I feel as if I should open this post with a caveat, as a sort of health warning for anyone who may feel an inexplicable urge to treat my opinion as something worth paying attention to. If you remember, in July 2010, The Times, Caitlin Moran’s employer, decided to erect a paywall to prevent non-subscribers (such as me) from accessing its online coverage. I was outraged and swore an oath of utmost fearsomeness that I would never, ever be prepared to pay to read a newspaper online and that henceforth The Times would be a stranger to me (unless I found a copy on the Tube or in the loo at work).
Well, that lasted all of a fortnight or so before I grumbling input my debit card details and signed up for an online subscription. It wasn’t for the news; after all I can get that anywhere. No, it was for the columnists and the features and, if I’m being totally honest, for Simon Barnes and Caitlin Moran. Put simply, I valued the enjoyment I get from reading their pieces enough to plonk down cash on a regular basis.
And so, it will come as no surprise that I thoroughly enjoyed Moranthology which, as its name suggests is a collection of some of her Times columns. In fact, I enjoyed it more than I expected as I would have already read most of the pieces when they first appeared in the paper.
The collection is a positive cornucopia of Moran’s thoughts on subjects as diverse as Sherlock, Dr Who, Downton Abbey, Gay Moon Landings, austerity, libraries, Aberystwyth, Paul McCartney, Boris Johnson, trolling, the Eurozone crisis, drug abuse, the Royal Wedding and Pollock.
My favourite Moran columns tend to be those that deal with popular culture where she takes a subject and then riffs on it in a deceptively effortless and hilarious fashion. I’m also a big fan of her imagined late night conversations with her long-suffering husband, rock critic Peter Paphides (himself a highly talented journalist).
Indeed, if that was her limit, that would be sufficient but, in addition she is an excellent interviewer as shown in this collection in pieces about Keith Richards and a manically wonderful trip to a sex club with Lady Gaga. These pieces are almost worth the price of the book on their own.

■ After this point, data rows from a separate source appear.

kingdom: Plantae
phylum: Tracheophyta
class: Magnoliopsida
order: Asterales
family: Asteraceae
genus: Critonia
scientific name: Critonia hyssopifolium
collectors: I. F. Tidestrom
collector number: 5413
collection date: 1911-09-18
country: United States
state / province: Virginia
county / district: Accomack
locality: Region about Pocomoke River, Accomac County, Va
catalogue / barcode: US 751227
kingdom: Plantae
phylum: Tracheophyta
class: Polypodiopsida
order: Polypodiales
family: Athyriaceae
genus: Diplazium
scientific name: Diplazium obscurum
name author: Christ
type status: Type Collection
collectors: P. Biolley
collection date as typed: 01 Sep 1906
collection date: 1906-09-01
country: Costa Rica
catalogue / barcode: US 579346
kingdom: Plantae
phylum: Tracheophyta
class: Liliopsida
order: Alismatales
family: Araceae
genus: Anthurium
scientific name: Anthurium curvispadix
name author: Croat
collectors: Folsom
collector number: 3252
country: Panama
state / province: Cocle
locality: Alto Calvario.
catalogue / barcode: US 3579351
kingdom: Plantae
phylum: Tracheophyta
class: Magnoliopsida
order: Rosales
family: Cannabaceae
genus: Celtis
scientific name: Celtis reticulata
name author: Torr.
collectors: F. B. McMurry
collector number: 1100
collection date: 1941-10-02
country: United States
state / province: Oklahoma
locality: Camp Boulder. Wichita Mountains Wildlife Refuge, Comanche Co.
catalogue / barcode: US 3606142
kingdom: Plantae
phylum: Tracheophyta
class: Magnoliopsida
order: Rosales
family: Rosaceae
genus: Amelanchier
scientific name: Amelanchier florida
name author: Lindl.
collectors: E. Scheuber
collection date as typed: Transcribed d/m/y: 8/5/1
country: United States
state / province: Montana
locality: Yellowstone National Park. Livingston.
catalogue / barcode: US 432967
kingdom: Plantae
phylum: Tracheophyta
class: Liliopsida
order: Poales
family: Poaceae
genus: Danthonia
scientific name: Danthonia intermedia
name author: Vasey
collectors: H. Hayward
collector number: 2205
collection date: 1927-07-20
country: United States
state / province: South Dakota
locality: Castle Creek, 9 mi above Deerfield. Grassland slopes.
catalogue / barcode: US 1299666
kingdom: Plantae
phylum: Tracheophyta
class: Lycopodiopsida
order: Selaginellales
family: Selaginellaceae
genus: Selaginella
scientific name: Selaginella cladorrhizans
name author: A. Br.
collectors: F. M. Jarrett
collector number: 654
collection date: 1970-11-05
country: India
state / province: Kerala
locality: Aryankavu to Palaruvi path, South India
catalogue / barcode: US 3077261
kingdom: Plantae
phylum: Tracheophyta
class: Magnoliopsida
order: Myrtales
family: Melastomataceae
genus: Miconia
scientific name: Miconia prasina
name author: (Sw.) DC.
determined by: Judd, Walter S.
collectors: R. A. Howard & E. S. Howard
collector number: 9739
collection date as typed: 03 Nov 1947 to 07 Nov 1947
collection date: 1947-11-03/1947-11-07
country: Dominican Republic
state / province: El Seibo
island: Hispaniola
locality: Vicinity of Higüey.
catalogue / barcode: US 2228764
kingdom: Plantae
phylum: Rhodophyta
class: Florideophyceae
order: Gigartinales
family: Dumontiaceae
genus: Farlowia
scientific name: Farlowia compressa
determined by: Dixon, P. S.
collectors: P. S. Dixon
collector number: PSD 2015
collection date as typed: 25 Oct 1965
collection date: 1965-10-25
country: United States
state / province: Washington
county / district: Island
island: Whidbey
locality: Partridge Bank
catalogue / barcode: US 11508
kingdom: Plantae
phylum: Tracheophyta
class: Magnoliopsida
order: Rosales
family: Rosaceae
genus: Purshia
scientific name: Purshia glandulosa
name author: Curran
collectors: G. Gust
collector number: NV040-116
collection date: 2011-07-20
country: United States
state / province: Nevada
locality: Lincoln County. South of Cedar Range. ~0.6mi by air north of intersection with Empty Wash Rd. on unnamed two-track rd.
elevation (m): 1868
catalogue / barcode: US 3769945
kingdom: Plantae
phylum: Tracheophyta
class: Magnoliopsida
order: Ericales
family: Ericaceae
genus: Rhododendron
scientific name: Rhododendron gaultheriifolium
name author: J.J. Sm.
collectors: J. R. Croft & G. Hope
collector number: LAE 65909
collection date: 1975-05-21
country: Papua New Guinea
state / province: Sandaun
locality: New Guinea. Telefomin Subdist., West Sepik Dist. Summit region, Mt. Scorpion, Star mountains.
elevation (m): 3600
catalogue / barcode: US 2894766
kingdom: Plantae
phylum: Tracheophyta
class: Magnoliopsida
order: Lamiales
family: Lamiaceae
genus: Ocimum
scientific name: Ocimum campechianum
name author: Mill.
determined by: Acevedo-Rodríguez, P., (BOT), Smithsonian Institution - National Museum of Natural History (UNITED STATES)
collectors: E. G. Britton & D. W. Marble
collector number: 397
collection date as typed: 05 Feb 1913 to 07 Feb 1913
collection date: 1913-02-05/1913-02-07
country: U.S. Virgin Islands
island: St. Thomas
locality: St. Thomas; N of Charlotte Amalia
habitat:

And there’s yet more. Over the years, Ms Moran has become more confident and vocal about speaking out on social issues, often linking them back to her own childhood in the West Midlands. In this book, there are serious pieces on benefits cuts, the closure of libraries and the nature of poverty. I can’t say that I always agree with her views but they are expressed here clearly, cogently and persuasively.
I believe that good humorous writing comes across as apparently effortless but needs huge skill from the author and I’d hold Ms Moran’s serious pieces up as evidence of her talent. As well as the columns I’ve mentioned above, her obituaries of Elizabeth Taylor and Amy Winehouse are poignant and deeply moving and demonstrate real quality.
Although I’m not entirely sure that Caitlin Moran would approve of me, I’m a huge fan as you may have guessed by now. In summary, she’s funny, bright and a deceptively serious social critic and I can do no better than to urge you to go out and buy this book (or borrow it from the library!). You really won’t regret it.